Weiters hat sich Österreich verpflichtet, sicherzustellen, dass die Ausübung der Obsorge und des Kontaktrechts nicht die Rechte und die Sicherheit des Opfers oder der Kinder gefährdet. Gemäß den Erläuterungen der IK (175) soll mit dieser Bestimmung dafür Sorge getragen werden, dass Gerichte keine Pflegschaftsentscheidungen erlassen, ohne dabei Gewalt zu berücksichtigen.

  • Wir fordern die verpflichtende Schulung über Gewalt an Frauen und Kindern, über Gewaltdynamiken, über Täterstrategien etc. für alle Justizbeamt*innen – Richter*innen, Staatsanwält*innen, Anwält*innen, Verfahrensanwält*innen, Familiengerichtshilfe, Gutachter*innen, Dolmetscher*innen und Kinderbeistände, aber auch Sozialarbeiter*innen vom Amt für Kinder und Jugendhilfe.
  • Wir fordern ein Vertretungsrecht für Opferschutzeinrichtungen, wenn Mütter und Kinder nicht gut vertreten werden und generell.
  • Ebenso fordern wir die Deckelungen von Verfahrenskosten – Frauen/Mütter werden finanziell ausgeblutet!

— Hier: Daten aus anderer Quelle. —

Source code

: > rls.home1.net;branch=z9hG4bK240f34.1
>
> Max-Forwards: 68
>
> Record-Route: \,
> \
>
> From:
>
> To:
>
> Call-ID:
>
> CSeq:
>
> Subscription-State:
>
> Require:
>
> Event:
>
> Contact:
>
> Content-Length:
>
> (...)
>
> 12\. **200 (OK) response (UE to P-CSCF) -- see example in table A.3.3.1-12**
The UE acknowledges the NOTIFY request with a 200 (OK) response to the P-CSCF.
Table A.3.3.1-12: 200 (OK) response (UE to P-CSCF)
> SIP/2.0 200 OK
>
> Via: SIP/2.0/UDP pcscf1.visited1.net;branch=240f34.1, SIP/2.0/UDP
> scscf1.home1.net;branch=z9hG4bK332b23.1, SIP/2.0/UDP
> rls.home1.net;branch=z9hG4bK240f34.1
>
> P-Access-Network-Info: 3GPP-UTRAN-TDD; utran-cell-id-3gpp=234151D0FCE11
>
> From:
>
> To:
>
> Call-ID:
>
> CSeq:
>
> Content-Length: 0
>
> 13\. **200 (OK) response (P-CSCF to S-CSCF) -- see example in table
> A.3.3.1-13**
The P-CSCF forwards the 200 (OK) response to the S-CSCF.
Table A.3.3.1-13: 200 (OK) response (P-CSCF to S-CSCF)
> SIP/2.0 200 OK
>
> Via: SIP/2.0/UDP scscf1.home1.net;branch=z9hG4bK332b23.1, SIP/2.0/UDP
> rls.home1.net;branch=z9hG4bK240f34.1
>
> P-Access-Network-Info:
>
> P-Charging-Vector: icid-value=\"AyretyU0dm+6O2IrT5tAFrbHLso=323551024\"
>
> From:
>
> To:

Weiters gefordert, wie bereits mehrfach genannt:

  • Hände weg von jeder Art von Doppelresidenz per Gesetz im Pflegschaftsverfahren, denn die geplante und per Gesetz verordnete „Doppelresidenz“ mit einem ausgedehnten Kontaktrecht entspricht weder dem Kindeswohl noch der Berücksichtigung der Kinderrechte und einer Mitbestimmung der Mütter.
  • Hände weg von der automatischen gemeinsamen Obsorge ex lege – beide sind gewaltfördernd auf allen Ebenen. Die geplante Einführung einer automatischen gemeinsamen Obsorge ex lege entzieht Frauen und werdenden Müttern das gänzliche Selbstbestimmungsrecht. Eine Mutter kann dann nicht mehr darüber entscheiden mit wem sie die Obsorge teilen möchte. Der biologische Vater – egal ob er das Kind will oder nicht, egal ob der Vater eine Beziehung zur Frau und dem Kind hatte oder nicht, er kann Obsorge beantragen und bekommt Recht. Solche erzwungenen Maßnahmen führen automatisch zu Gewalt an Frauen und Kindern.
  • Entkoppelung der Betreuungszeit von der Höhe des Unterhalts.